Chou Wen-chung composed Three Folk Songs for harp and flute in 1950 at the urging of Lucile Lawrence (1907-2004), one of the most distinguished harpists in American musical history. Lawrence was also acclaimed as an educator and is credited with training the leading harpists of the next generation.

From the age of 14, Lawrence studied with the eminent French harpist Carlos Salzedo, whom she later married and divorced. Salzedo introduced her to his friend Edgard Varèse, with whom she took private instruction in music history and theory. Three decades later, Varèse introduced her to his new student, Chou Wen-chung, whom she commissioned to create a Chinese-style work for the harp and flute. Lawrence premiered Three Folk Songs in New York in 1952, with Thomas Piacenza Benton on the flute.

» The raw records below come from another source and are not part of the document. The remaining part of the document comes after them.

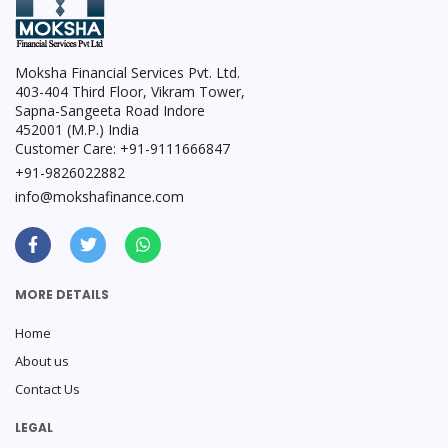
Moksha Financial Services Pvt. Ltd.
403-404 Third Floor, Vikram Tower,
Sapna-Sangeeta Road Indore
452001 (M.P.) India
Customer Care: +91-9111666847
+91-9826022882
info@mokshafinance.com
MORE DETAILS
Home
About us
Contact Us
LEGAL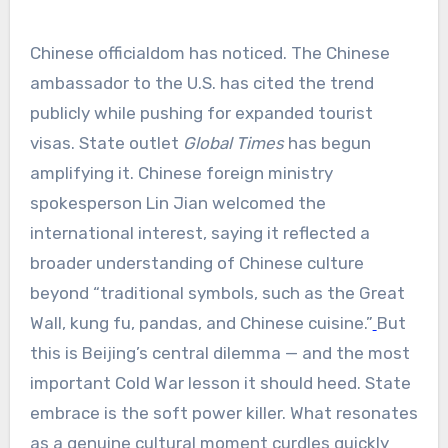
Chinese officialdom has noticed. The Chinese
ambassador to the U.S. has cited the trend
publicly while pushing for expanded tourist
visas. State outlet
Global Times
has begun
amplifying it. Chinese foreign ministry
spokesperson Lin Jian welcomed the
international interest, saying it reflected a
broader understanding of Chinese culture
beyond “traditional symbols, such as the Great
Wall, kung fu, pandas, and Chinese cuisine.”
But
this is Beijing’s central dilemma — and the most
important Cold War lesson it should heed. State
embrace is the soft power killer. What resonates
as a genuine cultural moment curdles quickly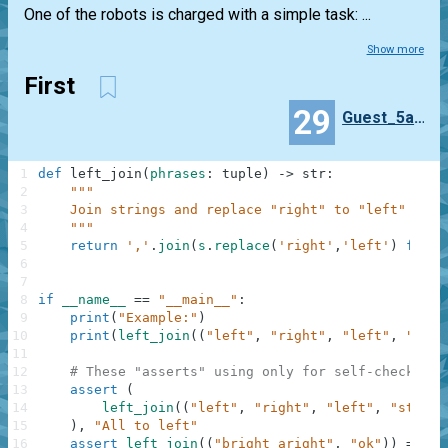
One of the robots is charged with a simple task: ...
Show more
First
29
Guest_5a80b5eb
1
def
left_join
(
phrases
:
tuple
)
-
>
str
:
2
"""
3
    Join strings and replace "right" to "left"
4
    """
5
return
','
.
join
(
s
.
replace
(
'right'
,
'left'
)
for
s
6
7
8
if
__name__
==
"__main__"
:
9
print
(
"Example:"
)
10
print
(
left_join
(
(
"left"
,
"right"
,
"left"
,
"stop
11
12
# These "asserts" using only for self-checking 
13
assert
(
14
left_join
(
(
"left"
,
"right"
,
"left"
,
"stop"
)
15
)
,
"All to left"
16
assert
left_join
(
(
"bright aright"
,
"ok"
)
)
==
"b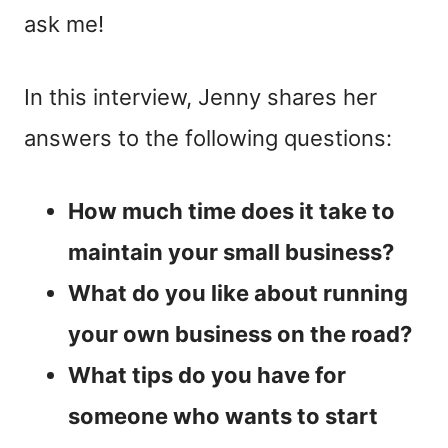
ask me!
In this interview, Jenny shares her
answers to the following questions:
How much time does it take to
maintain your small business?
What do you like about running
your own business on the road?
What tips do you have for
someone who wants to start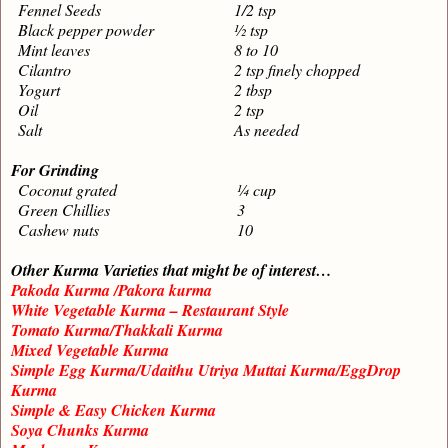
Fennel Seeds
1/2 tsp
Black pepper powder
½ tsp
Mint leaves
8 to 10
Cilantro
2 tsp finely chopped
Yogurt
2 tbsp
Oil
2 tsp
Salt
As needed
For Grinding
Coconut grated
¼ cup
Green Chillies
3
Cashew nuts
10
Other Kurma Varieties that might be of interest…
Pakoda Kurma /Pakora kurma
White Vegetable Kurma – Restaurant Style
Tomato Kurma/Thakkali Kurma
Mixed Vegetable Kurma
Simple Egg Kurma/Udaithu Utriya Muttai Kurma/EggDrop
Kurma
Simple & Easy Chicken Kurma
Soya Chunks Kurma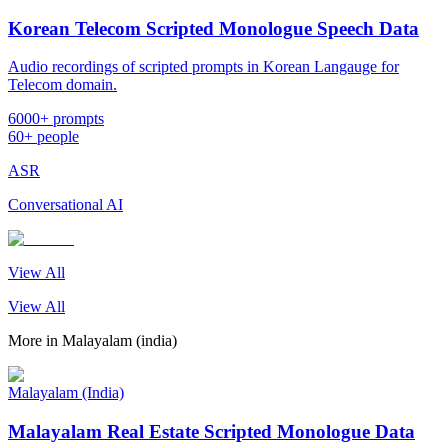
Korean Telecom Scripted Monologue Speech Data
Audio recordings of scripted prompts in Korean Langauge for
Telecom domain.
6000+ prompts
60+ people
ASR
Conversational AI
View All
View All
More in
Malayalam (india)
Malayalam (India)
Malayalam Real Estate Scripted Monologue Data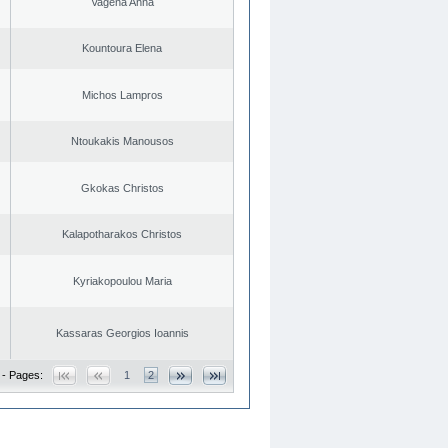
Vagena Anna
Kountoura Elena
Michos Lampros
Ntoukakis Manousos
Gkokas Christos
Kalapotharakos Christos
Kyriakopoulou Maria
Kassaras Georgios Ioannis
 - Pages:
1
2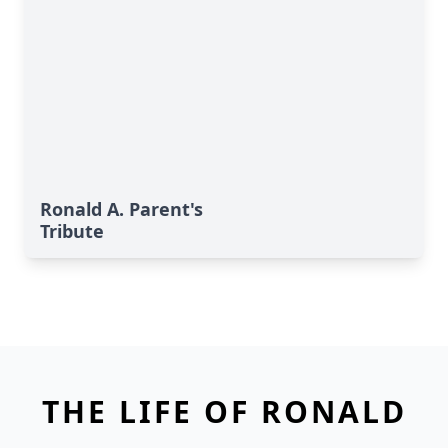
Ronald A. Parent's
Tribute
THE LIFE OF RONALD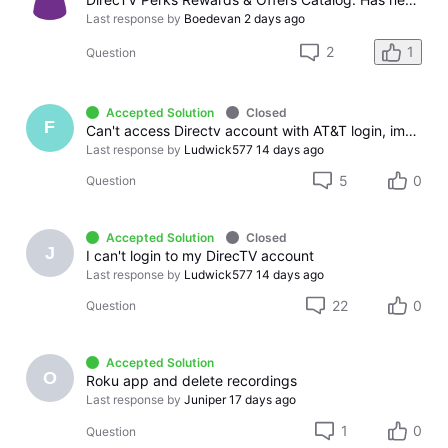
Last response by
Boedevan
2 days ago
2
1
Question
Accepted Solution
Closed
F
Can't access Directv account with AT&T login, immeditely logs out
Last response by
Ludwick577
14 days ago
5
0
Question
Accepted Solution
Closed
J
I can't login to my DirecTV account
Last response by
Ludwick577
14 days ago
22
0
Question
Accepted Solution
O
Roku app and delete recordings
Last response by
Juniper
17 days ago
1
0
Question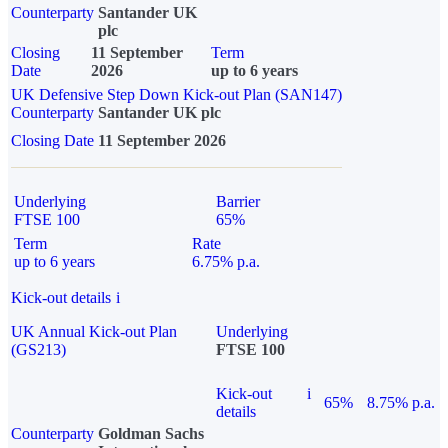
Counterparty
Santander UK
plc
Closing
11 September
Term
Date
2026
up to 6 years
UK Defensive Step Down Kick-out Plan (SAN147)
Counterparty
Santander UK plc
Closing Date
11 September 2026
Underlying
Barrier
FTSE 100
65%
Term
Rate
up to 6 years
6.75% p.a.
Kick-out details
i
UK Annual Kick-out Plan
Underlying
(GS213)
FTSE 100
Kick-out
i
65%
8.75% p.a.
details
Counterparty
Goldman Sachs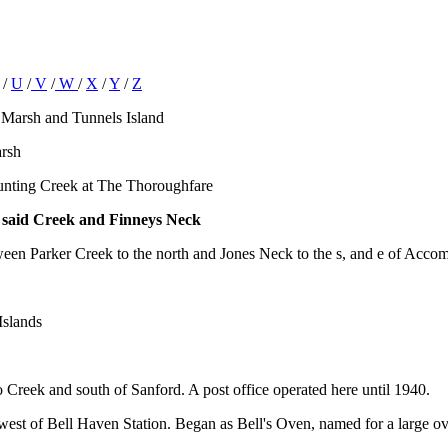
/
U
/
V
/
W
/
X
/
Y
/
Z
 Marsh and Tunnels Island
arsh
Hunting Creek at The Thoroughfare
e said Creek and Finneys Neck
tween Parker Creek to the north and Jones Neck to the s, and e of Acco
Islands
 Creek and south of Sanford. A post office operated here until 1940.
west of Bell Haven Station. Began as Bell's Oven, named for a large ove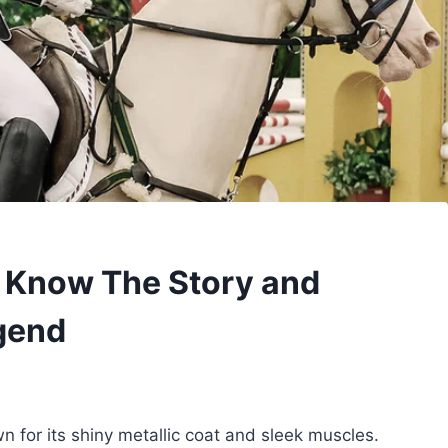
o Know The Story and
gend
 for its shiny metallic coat and sleek muscles.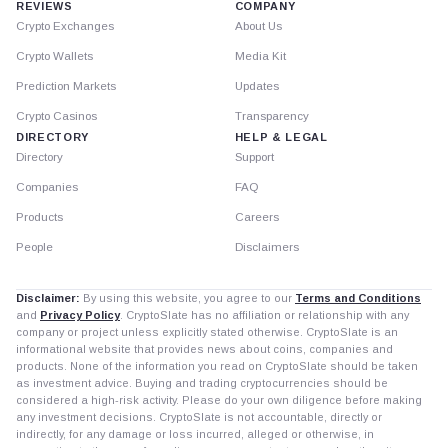
REVIEWS
COMPANY
Crypto Exchanges
About Us
Crypto Wallets
Media Kit
Prediction Markets
Updates
Crypto Casinos
Transparency
DIRECTORY
HELP & LEGAL
Directory
Support
Companies
FAQ
Products
Careers
People
Disclaimers
Disclaimer:
By using this website, you agree to our
Terms and Conditions
and
Privacy Policy
. CryptoSlate has no affiliation or relationship with any
company or project unless explicitly stated otherwise. CryptoSlate is an
informational website that provides news about coins, companies and
products. None of the information you read on CryptoSlate should be taken
as investment advice. Buying and trading cryptocurrencies should be
considered a high-risk activity. Please do your own diligence before making
any investment decisions. CryptoSlate is not accountable, directly or
indirectly, for any damage or loss incurred, alleged or otherwise, in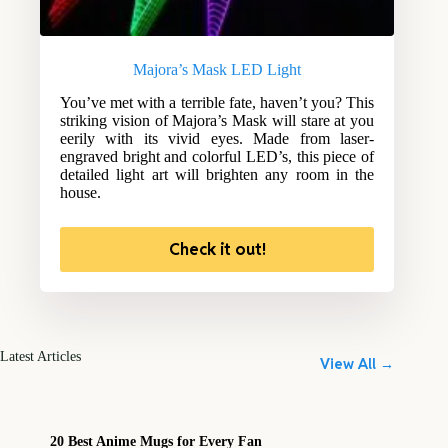
Majora’s Mask LED Light
You’ve met with a terrible fate, haven’t you? This
striking vision of Majora’s Mask will stare at you
eerily with its vivid eyes. Made from laser-
engraved bright and colorful LED’s, this piece of
detailed light art will brighten any room in the
house.
Check it out!
Latest Articles
View All →
20 Best Anime Mugs for Every Fan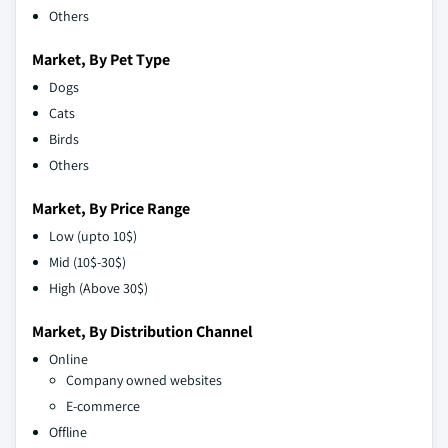
Others
Market, By Pet Type
Dogs
Cats
Birds
Others
Market, By Price Range
Low (upto 10$)
Mid (10$-30$)
High (Above 30$)
Market, By Distribution Channel
Online
Company owned websites
E-commerce
Offline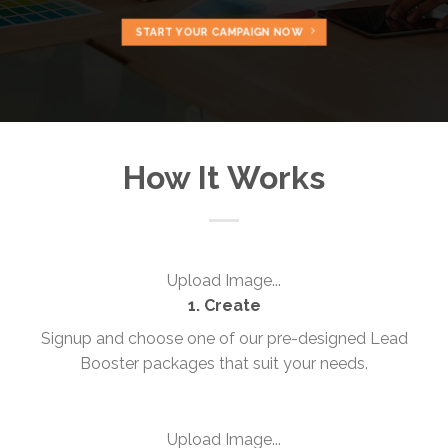
START YOUR CAMPAIGN NOW
How It Works
Upload Image...
1. Create
Signup and choose one of our pre-designed Lead
Booster packages that suit your needs.
Upload Image...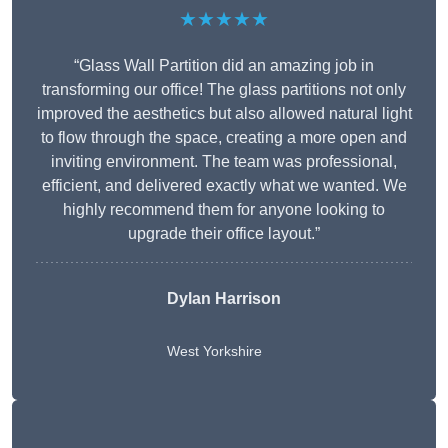
★★★★★
“Glass Wall Partition did an amazing job in
transforming our office! The glass partitions not only
improved the aesthetics but also allowed natural light
to flow through the space, creating a more open and
inviting environment. The team was professional,
efficient, and delivered exactly what we wanted. We
highly recommend them for anyone looking to
upgrade their office layout.”
Dylan Harrison
West Yorkshire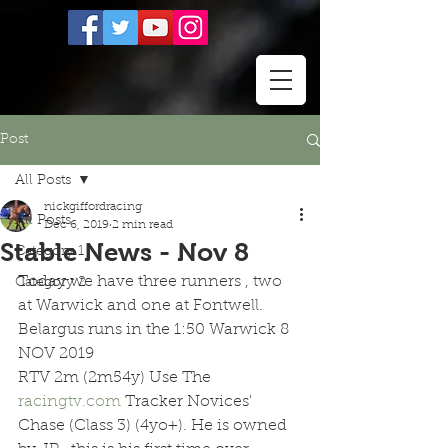
Post
All Posts
nickgiffordracing
All Posts
Dec 6, 2019
2 min read
Stable News - Nov 8
Category 1
Today we have three runners , two 
Category 2
at Warwick and one at Fontwell. 
Belargus runs in the 1:50 Warwick 8 
NOV 2019 
RTV 2m (2m54y) Use The 
racingtv.com
 Tracker Novices' 
Chase (Class 3) (4yo+). He is owned 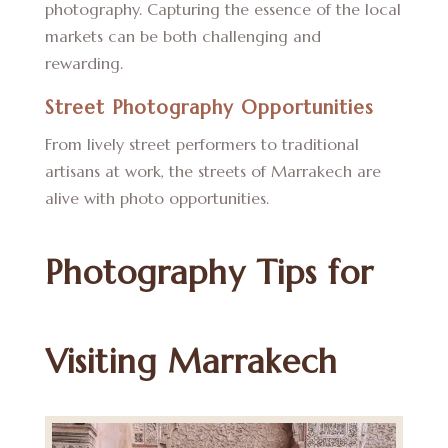
photography. Capturing the essence of the local
markets can be both challenging and
rewarding.
Street Photography Opportunities
From lively street performers to traditional
artisans at work, the streets of Marrakech are
alive with photo opportunities.
Photography Tips for
Visiting Marrakech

In this four-minute work, one hears strains from the well-known folk song “Little Cabbage,” and from the erhu classic, “The Moon Reflected in the Second Spring.” The final section is a variation on the Fengyang Flower Drum Song.

Chou composed Three Folk Songs the year after he completed his first work, Landscapes. Musicologist Peter Chang refers to a common thread in Chou’s early compositions in his biographical publication Chou Wen-chung. Chang writes: “A shared characteristic of these early works is the principle of theme and variation in which Chinese themes have structural significance. In these works, themes become the center that determines the length, form, rhythmic character and texture of the piece. The structural constituents are generated from thematic material, not the other way around.”